Да как придумать? вот в чем сила!
Заняв предмет у дикаря Эсхила
И из мужичьих уст глупцов-бородачей,
Довольно трудно сладить без ножей,
Без неподкрашенных мучений и страстей,
Без грубой и нагой природы.
Тут крохотный аршин приличья, вкуса, моды,
Жеманства и притворства нипочем:
Гигантские размеры мы найдем
В отечестве гигантов и титанов;
Верстами мерят великанов,
Для карликов и выродков — вершки.
Ну, как же жаться тут без внутренней тоски
К микроскопическим понятьям,
Которые знакомы, близки вам,
Mes tres aimables dames,[220]
И им, двоюродным, любезным вашим братьям.
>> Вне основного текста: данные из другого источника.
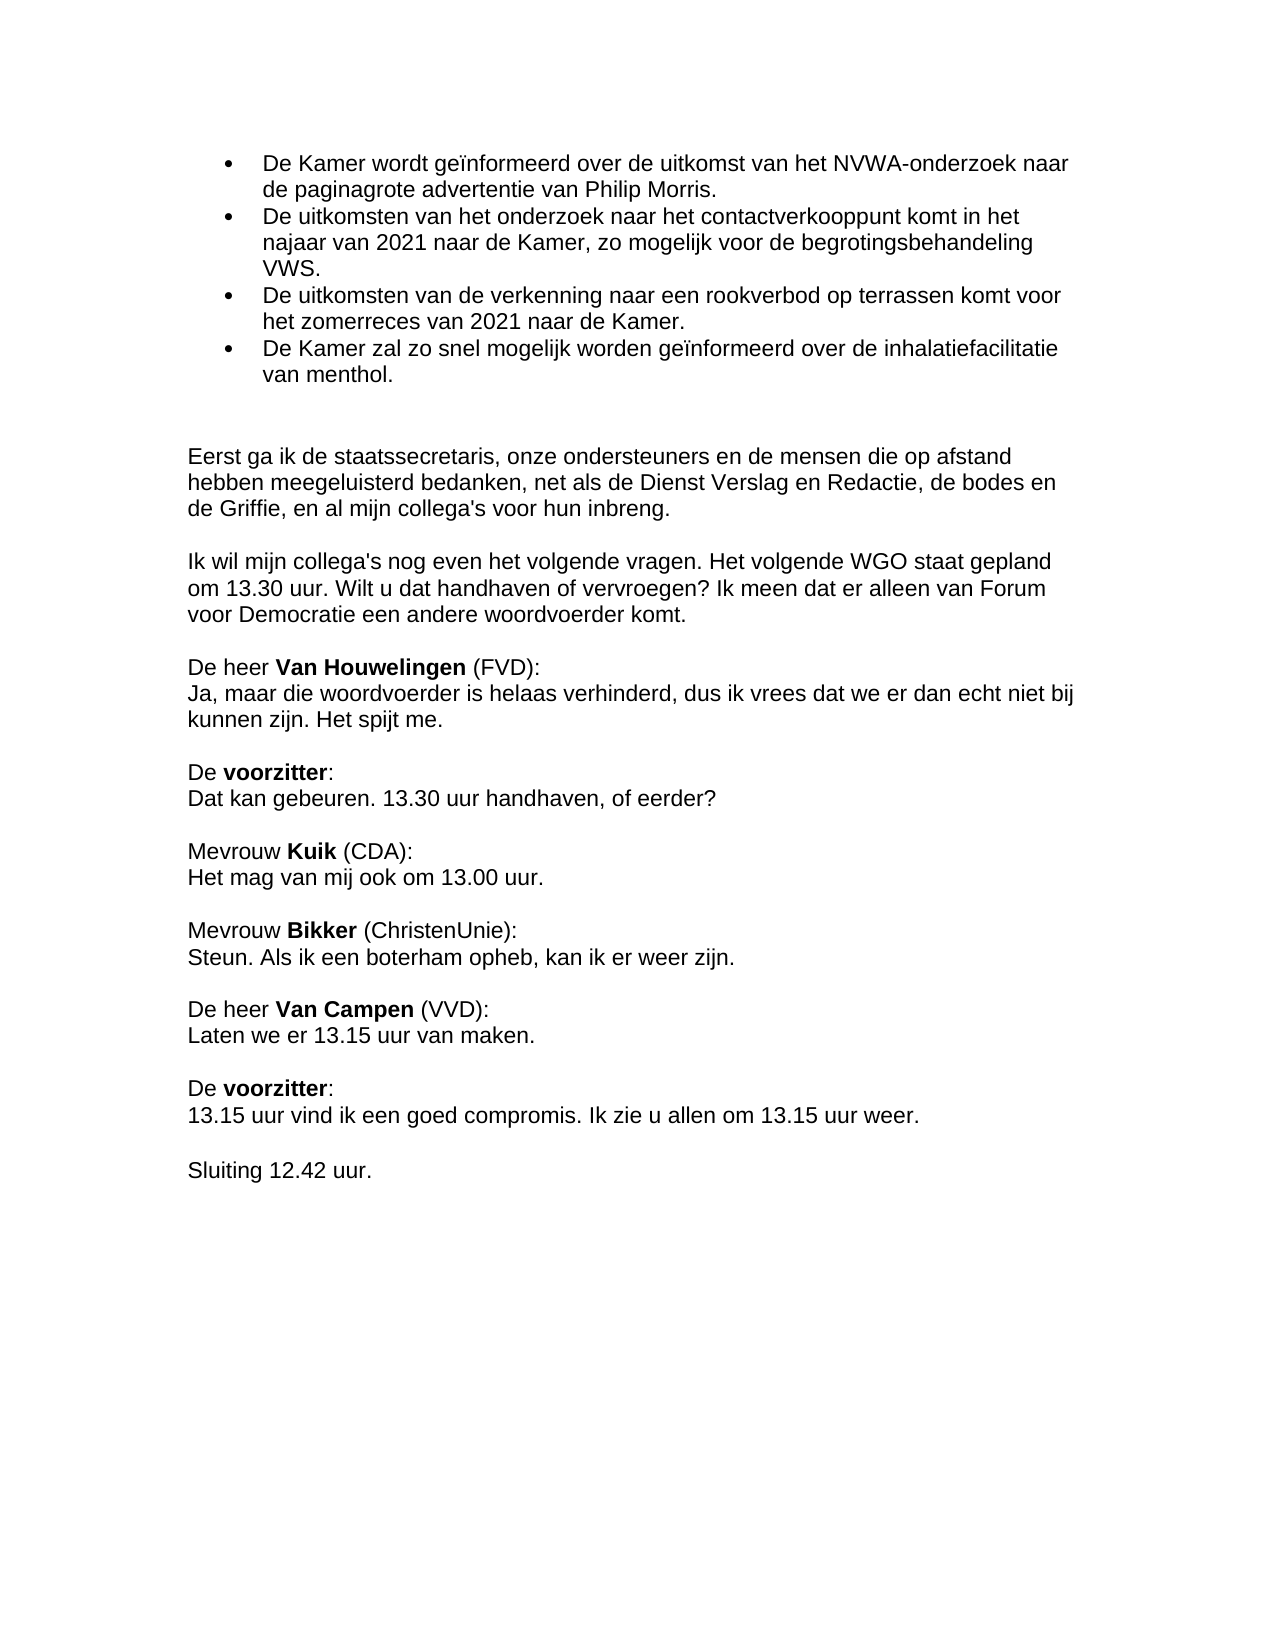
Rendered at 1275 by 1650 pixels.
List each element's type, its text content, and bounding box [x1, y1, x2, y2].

list De uitkomsten van het onderzoek naar het contactverkooppunt komt in het najaar van 2021 naar de Kamer, zo mogelijk voor de begrotingsbehandeling VWS. [225, 203, 1087, 282]
text Sluiting 12.42 uur. [187, 1157, 1087, 1183]
list De uitkomsten van de verkenning naar een rookverbod op terrassen komt voor het zomerreces van 2021 naar de Kamer. [225, 282, 1087, 334]
text Eerst ga ik de staatssecretaris, onze ondersteuners en de mensen die op afstand hebben meegeluisterd bedanken, net als de Dienst Verslag en Redactie, de bodes en de Griffie, en al mijn collega's voor hun inbreng. Ik wil mijn collega's nog even het volgende vragen. Het volgende WGO staat gepland om 13.30 uur. Wilt u dat handhaven of vervroegen? Ik meen dat er alleen van Forum voor Democratie een andere woordvoerder komt. De heer Van Houwelingen (FVD): Ja, maar die woordvoerder is helaas verhinderd, dus ik vrees dat we er dan echt niet bij kunnen zijn. Het spijt me. De voorzitter: Dat kan gebeuren. 13.30 uur handhaven, of eerder? Mevrouw Kuik (CDA): Het mag van mij ook om 13.00 uur. Mevrouw Bikker (ChristenUnie): Steun. Als ik een boterham opheb, kan ik er weer zijn. De heer Van Campen (VVD): Laten we er 13.15 uur van maken. De voorzitter: 13.15 uur vind ik een goed compromis. Ik zie u allen om 13.15 uur weer. [187, 416, 1087, 1128]
list De Kamer wordt geïnformeerd over de uitkomst van het NVWA-onderzoek naar de paginagrote advertentie van Philip Morris. [225, 150, 1087, 203]
list De Kamer zal zo snel mogelijk worden geïnformeerd over de inhalatiefacilitatie van menthol. [225, 334, 1087, 387]
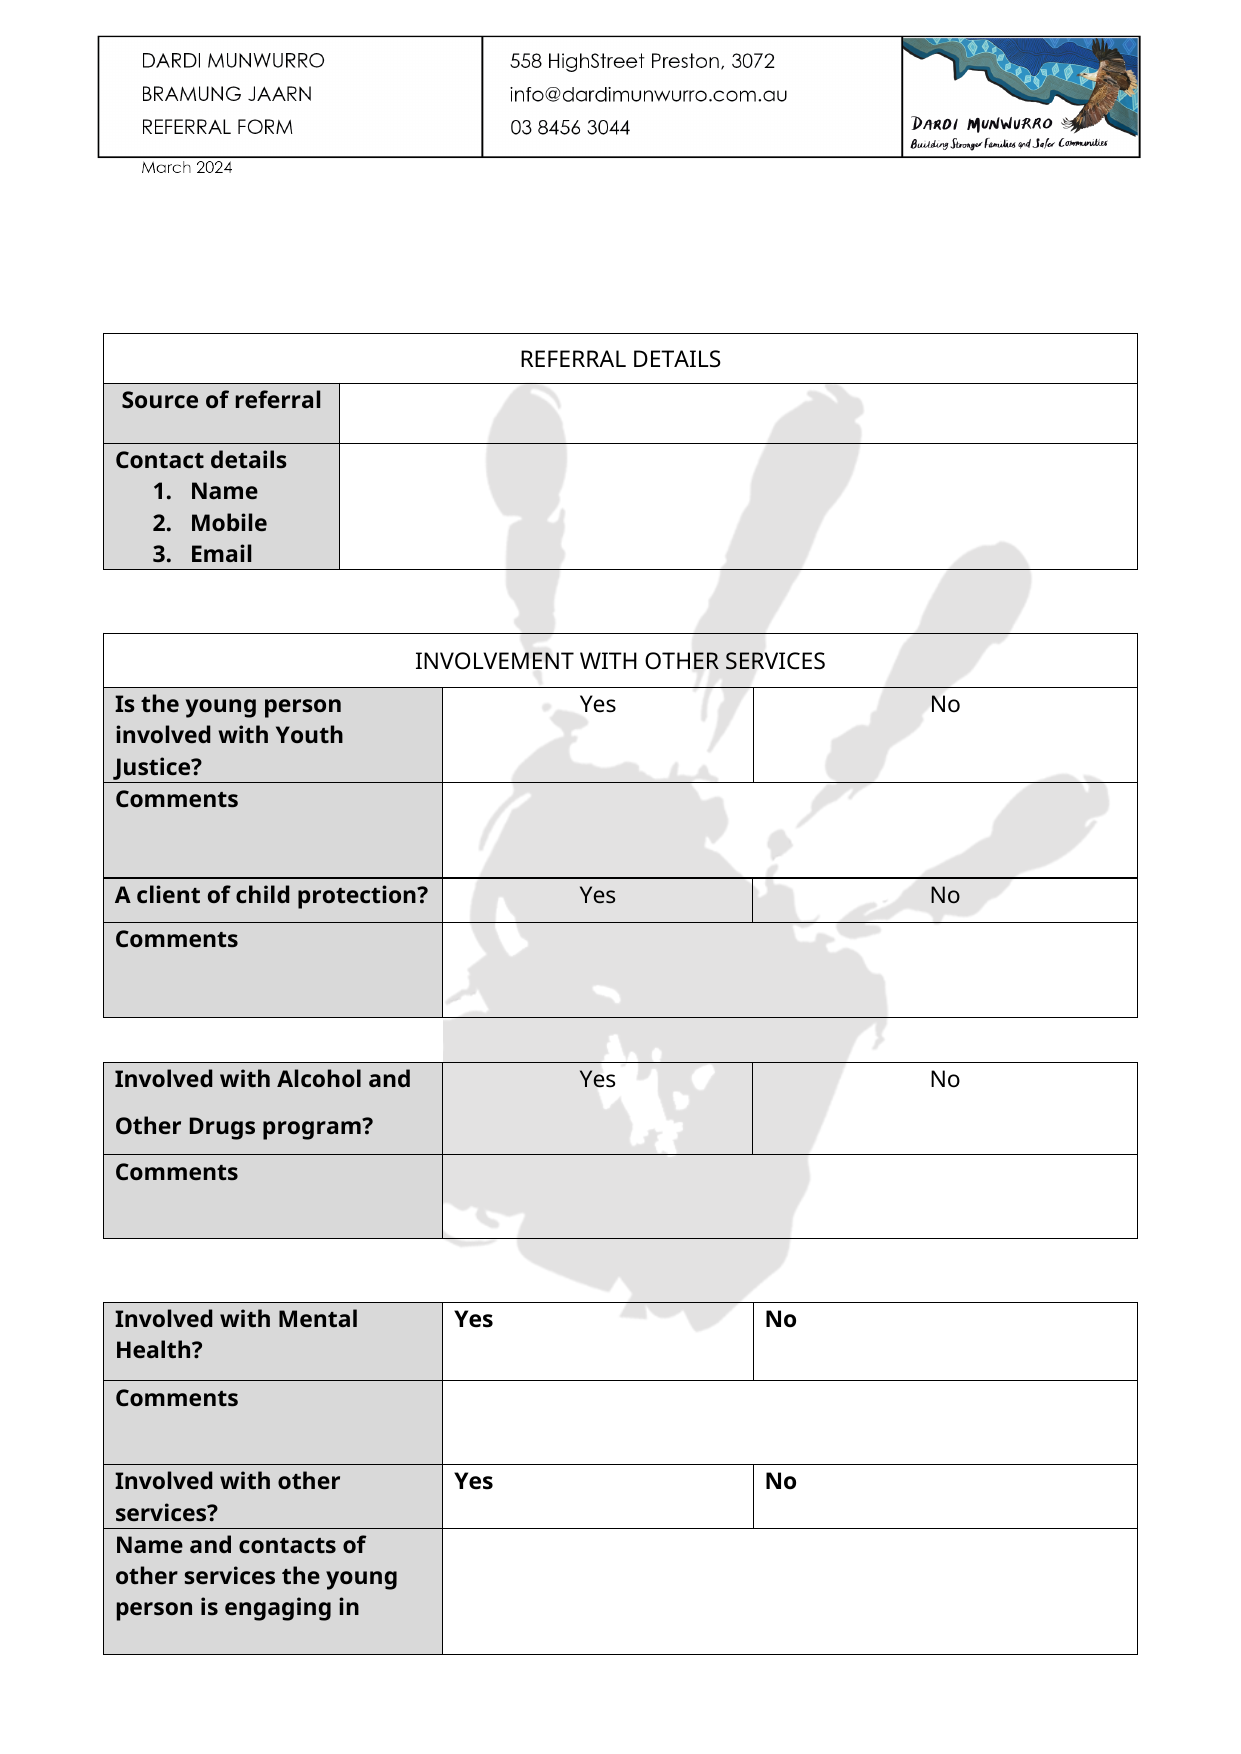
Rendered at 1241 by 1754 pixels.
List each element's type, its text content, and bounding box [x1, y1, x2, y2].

table_header A client of child protection? [104, 879, 442, 922]
table_header Involved with Mental Health? [104, 1303, 442, 1380]
table_cell Name and contacts of other services the young person is engaging in [104, 1529, 442, 1654]
table_cell Yes [443, 688, 753, 782]
table_cell [753, 1018, 1137, 1062]
table_cell Comments [104, 783, 442, 877]
table_cell [443, 923, 1137, 1017]
table_cell Source of referral [104, 384, 339, 443]
table_cell No [754, 1465, 1137, 1528]
table_cell Contact details Name Mobile Email [104, 444, 339, 569]
table_header INVOLVEMENT WITH OTHER SERVICES [104, 634, 1137, 687]
table_header No [753, 879, 1137, 922]
table_header Yes [443, 879, 752, 922]
table_header REFERRAL DETAILS [104, 334, 1137, 383]
table_cell [753, 1155, 1137, 1238]
table_cell Involved with Alcohol and Other Drugs program? [104, 1063, 442, 1154]
table_cell No [753, 1063, 1137, 1154]
table_cell [443, 1155, 753, 1238]
table_cell No [754, 688, 1137, 782]
table_header Yes [443, 1303, 753, 1380]
table_cell [340, 384, 1137, 443]
table_cell Comments [104, 1381, 442, 1464]
table_cell Yes [443, 1063, 752, 1154]
table_cell Is the young person involved with Youth Justice? [104, 688, 442, 782]
table_cell [443, 783, 1137, 877]
table_cell [753, 1381, 1137, 1464]
table_cell [443, 1529, 1137, 1654]
table_cell [443, 1018, 753, 1062]
table_cell Comments [104, 923, 442, 1017]
table_header No [754, 1303, 1137, 1380]
table_cell Involved with other services? [104, 1465, 442, 1528]
table_cell [103, 1018, 443, 1062]
table_cell [340, 444, 1137, 569]
table_cell Yes [443, 1465, 753, 1528]
table_cell Comments [104, 1155, 442, 1238]
table_cell [443, 1381, 753, 1464]
picture [88, 31, 1151, 177]
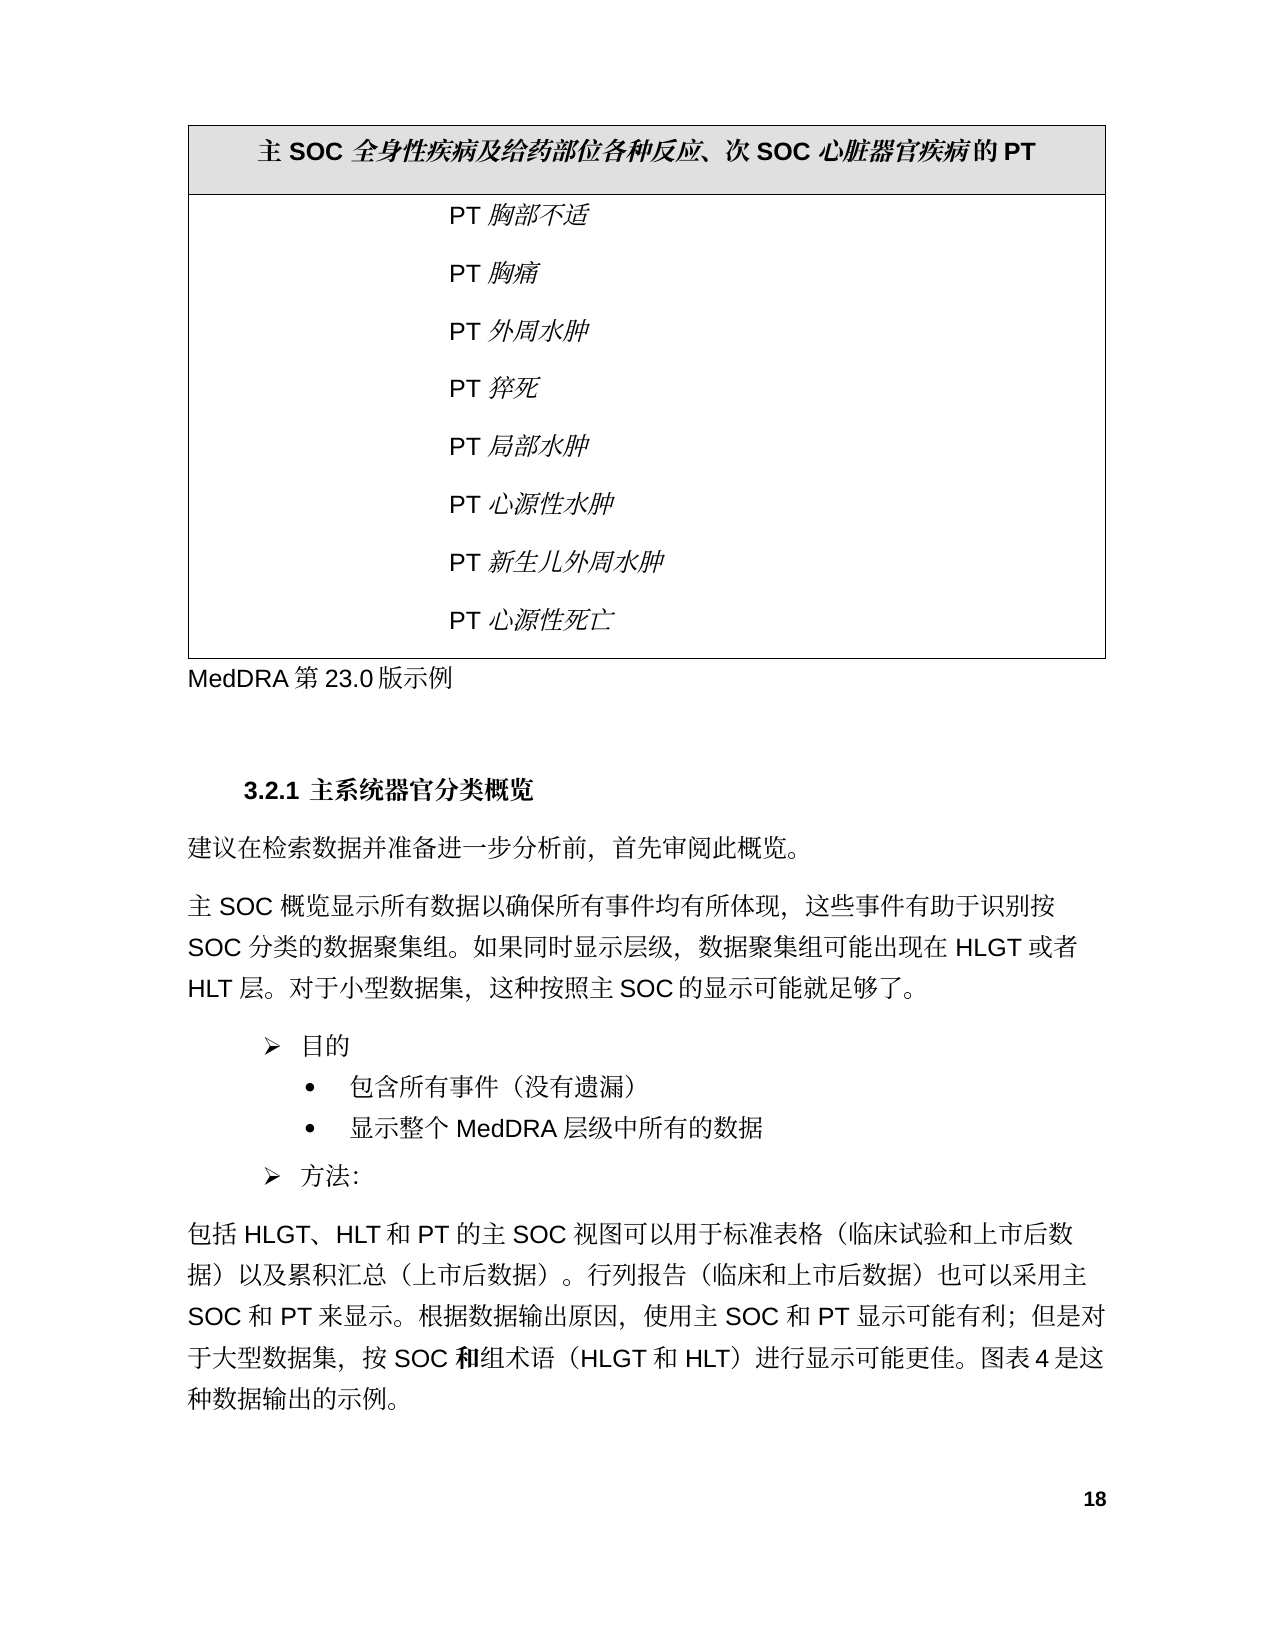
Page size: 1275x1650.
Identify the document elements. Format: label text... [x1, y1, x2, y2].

subtitle 主系统器官分类概览 [244, 770, 1106, 806]
text 建议在检索数据并准备进一步分析前，首先审阅此概览。 [187, 828, 1106, 864]
text 包括 HLGT、HLT和 PT 的主 SOC 视图可以用于标准表格（临床试验和上市后数据）以及累积汇总（上市后数据）。行列报告（临床和上市后数据）也可以采用主 SOC 和 PT 来显示。根据数据输出原因，使用主 SOC 和 PT 显示可能有利；但是对于大型数据集，按 SOC 和组术语（HLGT 和 HLT）进行显示可能更佳。图表4是这种数据输出的示例。 [187, 1214, 1106, 1416]
list 包含所有事件（没有遗漏） [306, 1068, 1106, 1104]
list 显示整个 MedDRA 层级中所有的数据 [306, 1109, 1106, 1145]
table_header 主 SOC 全身性疾病及给药部位各种反应、次 SOC 心脏器官疾病 的PT [189, 126, 1105, 194]
list 目的 [262, 1027, 1106, 1063]
list 方法： [262, 1157, 1106, 1193]
table_cell PT 胸部不适 PT 胸痛 PT 外周水肿 PT 猝死 PT 局部水肿 PT 心源性水肿 PT 新生儿外周水肿 PT 心源性死亡 [189, 195, 1105, 658]
text 主 SOC 概览显示所有数据以确保所有事件均有所体现，这些事件有助于识别按 SOC 分类的数据聚集组。如果同时显示层级，数据聚集组可能出现在 HLGT 或者 HLT 层。对于小型数据集，这种按照主SOC的显示可能就足够了。 [187, 886, 1106, 1005]
text MedDRA 第23.0版示例 [187, 659, 1106, 694]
Вам рад бы угодить, но не удастся мне,
Итак, не лучше ль верным старине
Остаться? старине суровой и народной,
Вам непонятной (очень жаль!),
Но тем не мене превосходной?
Вот расскажу, не отлагая вдаль,
Как мать, и нежная, убить решилась сына.
«Убила», — сказка просто говорит;
«Убить его была ее судьбина, —
Поведал бы Эсхил. — И вот он был убит».
И сказке наш народ благоговея внемлет,
Пред взорами его бежит поток причин,
Он все их чувствует и все без слов приемлет.
Так точно и народ Афин
Благоговел без слов пред грозною судьбою
И умолкал пред страшною женою,
Пред жрицей мстительной души своей,
Пред сей Медеею, исчадием Колхиды,
Заклавшей собственных детей
На смрадном алтаре кровавой Немезиды.
Но публика не русский бородач,
Но публика и не народ афинский;
Для публики и рок немой и исполинский
Не бог таинственный, а мерзостный палач.
«Причины дайте нам, — кричите мне, — причины»,
Причины будут вам даны,
Вы образованны, вы милы, вы умны,
Но пальцем любите ощупать все пружины, —
Вы разгадаете ль могущества кручины
За вистом, на балу, всю святость той причины,
Того отчаянья, с каким свое дитя
Спасает мать для вечности небесной,
Ни чувств своих, ни крови не щадя
Младенца своего, а в этой жизни тесной
Ведь он был для нее
Все — счастие, и рай, и мир, и бытие!